Some researchers are now exploring the possibility that much of the neuronal damage in Alzheimer’s is caused not by the mere presence of amyloid plaque, but by the body’s immune response to those plaques. In our brains, we have special immune cells called microglia whose job it is to attack and destroy harmful substances. When amyloid plaques or damaged tau appear in brain cells, the microglia, detecting a serious threat, go into action. The result is a kind of scorched-earth campaign of inflammation, with considerable “collateral damage” in the form of healthy brain cells that get destroyed by the body’s own defenses.
Until recently, doctors couldn’t be certain how much amyloid was present in a person’s brain until after death, when an autopsy was performed. Today, we have multiple ways of detecting amyloid while the person is still alive.
One method of detecting amyloid is via a positron emission tomography (PET) scan using a compound that binds to the amyloid plaque and shows up in imaging. Because of their expense and difficulty, these amyloid PET scans are currently not used to identify people who might have Alzheimer’s. Instead, they help physicians diagnose which type of dementia a person has.
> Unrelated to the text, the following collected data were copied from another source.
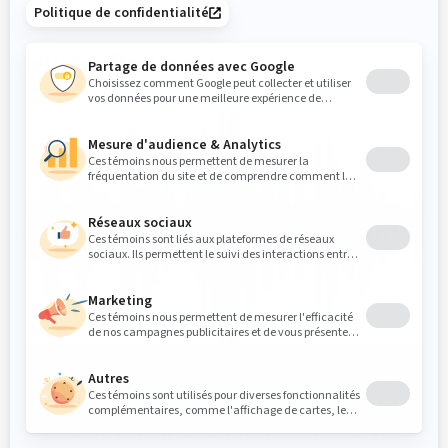
Articles Pertinents
Comprendre les vibrations et comment
elles affectent à la fois les structures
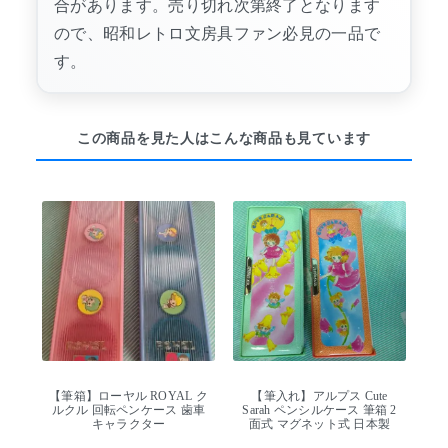
合があります。売り切れ次第終了となります
ので、昭和レトロ文房具ファン必見の一品で
す。
この商品を見た人はこんな商品も見ています
【筆箱】ローヤル ROYAL ク
【筆入れ】アルプス Cute
ルクル 回転ペンケース 歯車
Sarah ペンシルケース 筆箱 2
キャラクター
面式 マグネット式 日本製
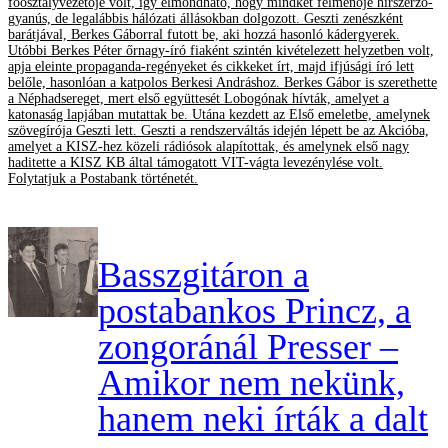
főosztályvezetője volt, így elmondható, hogy mindkét felmenője hírszerző-
gyanús, de legalábbis hálózati állásokban dolgozott. Geszti zenészként
barátjával, Berkes Gáborral futott be, aki hozzá hasonló kádergyerek.
Utóbbi Berkes Péter őrnagy-író fiaként szintén kivételezett helyzetben volt,
apja eleinte propaganda-regényeket és cikkeket írt, majd ifjúsági író lett
belőle, hasonlóan a katpolos Berkesi Andráshoz. Berkes Gábor is szerethette
a Néphadsereget, mert első együttesét Lobogónak hívták, amelyet a
katonaság lapjában mutattak be. Utána kezdett az Első emeletbe, amelynek
szövegírója Geszti lett. Geszti a rendszerváltás idején lépett be az Akcióba,
amelyet a KISZ-hez közeli rádiósok alapítottak, és amelynek első nagy
haditette a KISZ KB által támogatott VIT-vágta levezénylése volt.
Folytatjuk a Postabank történetét.
Basszgitáron a
postabankos Princz, a
zongoránál Presser –
Amikor nem nekünk,
hanem neki írták a dalt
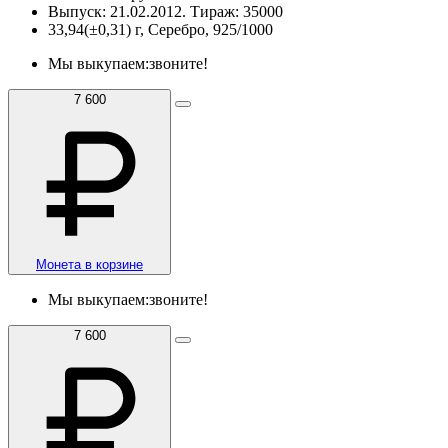
Выпуск: 21.02.2012. Тираж: 35000
33,94(±0,31) г, Серебро, 925/1000
Мы выкупаем:
звоните!
7 600
Монета в корзине
Мы выкупаем:
звоните!
7 600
Doctors also can detect amyloid and tau by sampling a person’s cerebrospinal fluid, but this requires a spinal tap (the insertion of a needle between two vertebrae in their lower back to withdraw fluid) and is therefore less desirable than other methods. In the fluid sample, doctors look for lower levels of a substance called beta-amyloid 42 and higher levels of tau to confirm the presence of plaques and tangles.
Researchers are striving to develop less-invasive and less-expensive methods of detection, including blood tests. One test already in use indicates how much beta-amyloid 42 and beta-amyloid 40 are circulating in the bloodstream, and thus how much of those substances is present in the brain. From that, doctors get a better idea of the risk of amyloid plaques in the brain and the risk of developing Alzheimer’s. However, the test cannot currently be used to make an Alzheimer’s diagnosis. But before much longer, we may see Alzheimer’s screening via blood biomarker tests become a routine part of wellness visits.
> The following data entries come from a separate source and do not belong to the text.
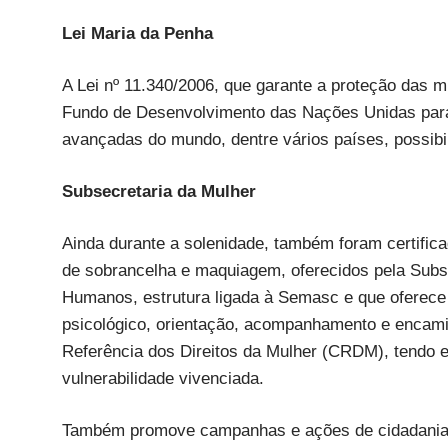
Lei Maria da Penha
A Lei nº 11.340/2006, que garante a proteção das mu
Fundo de Desenvolvimento das Nações Unidas para
avançadas do mundo, dentre vários países, possibi
Subsecretaria da Mulher
Ainda durante a solenidade, também foram certific
de sobrancelha e maquiagem, oferecidos pela Subsec
Humanos, estrutura ligada à Semasc e que oferece
psicológico, orientação, acompanhamento e encami
Referência dos Direitos da Mulher (CRDM), tendo e
vulnerabilidade vivenciada.
Também promove campanhas e ações de cidadania,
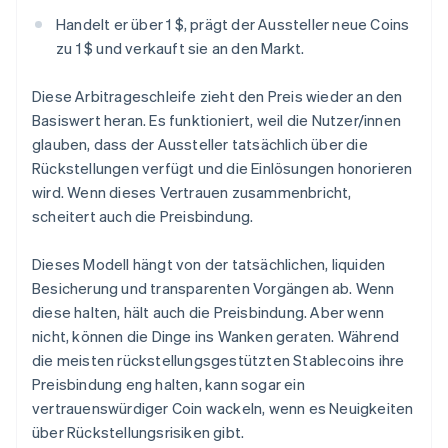
Handelt er über 1 $, prägt der Aussteller neue Coins
zu 1 $ und verkauft sie an den Markt.
Diese Arbitrageschleife zieht den Preis wieder an den
Basiswert heran. Es funktioniert, weil die Nutzer/innen
glauben, dass der Aussteller tatsächlich über die
Rückstellungen verfügt und die Einlösungen honorieren
wird. Wenn dieses Vertrauen zusammenbricht,
scheitert auch die Preisbindung.
Dieses Modell hängt von der tatsächlichen, liquiden
Besicherung und transparenten Vorgängen ab. Wenn
diese halten, hält auch die Preisbindung. Aber wenn
nicht, können die Dinge ins Wanken geraten. Während
die meisten rückstellungsgestützten Stablecoins ihre
Preisbindung eng halten, kann sogar ein
vertrauenswürdiger Coin wackeln, wenn es Neuigkeiten
über Rückstellungsrisiken gibt.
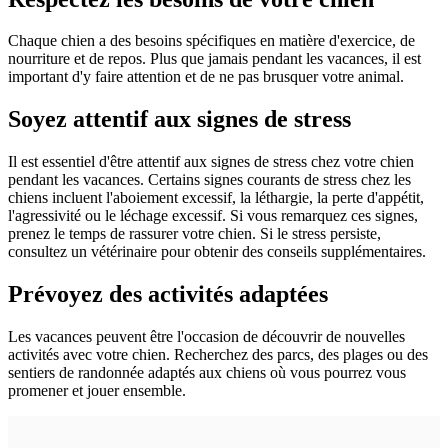
Chaque chien a des besoins spécifiques en matière d'exercice, de
nourriture et de repos. Plus que jamais pendant les vacances, il est
important d'y faire attention et de ne pas brusquer votre animal.
Soyez attentif aux signes de stress
Il est essentiel d'être attentif aux signes de stress chez votre chien
pendant les vacances. Certains signes courants de stress chez les
chiens incluent l'aboiement excessif, la léthargie, la perte d'appétit,
l'agressivité ou le léchage excessif. Si vous remarquez ces signes,
prenez le temps de rassurer votre chien. Si le stress persiste,
consultez un vétérinaire pour obtenir des conseils supplémentaires.
Prévoyez des activités adaptées
Les vacances peuvent être l'occasion de découvrir de nouvelles
activités avec votre chien. Recherchez des parcs, des plages ou des
sentiers de randonnée adaptés aux chiens où vous pourrez vous
promener et jouer ensemble.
What causes brain plaques? As with so many things in medicine, researchers speak less about direct causes and more about risk factors, meaning possible contributors. The following factors have all been found to play a role in the presence of cerebral plaques:
Over the past few years, new monoclonal antibody drugs have come onto the market which work by spurring an immune response that wipes out beta-amyloid. They have in fact proven effective in terms of reducing the amount of beta-amyloid in the brain, but the resulting effect on cognition has been disappointing. The drugs modestly slow the progression of Alzheimer’s but have a negligible positive effect on thinking and remembering.
The disappointing benefit of these drugs, despite their ability to clear away plaque, underscores the complexity of Alzheimer’s disease, suggesting that, while amyloid is important, it is only one part of the story, with much still to be learned. On the other hand, drugs currently in development that operate similarly have, in early trials, enjoyed greater success in slowing disease progression.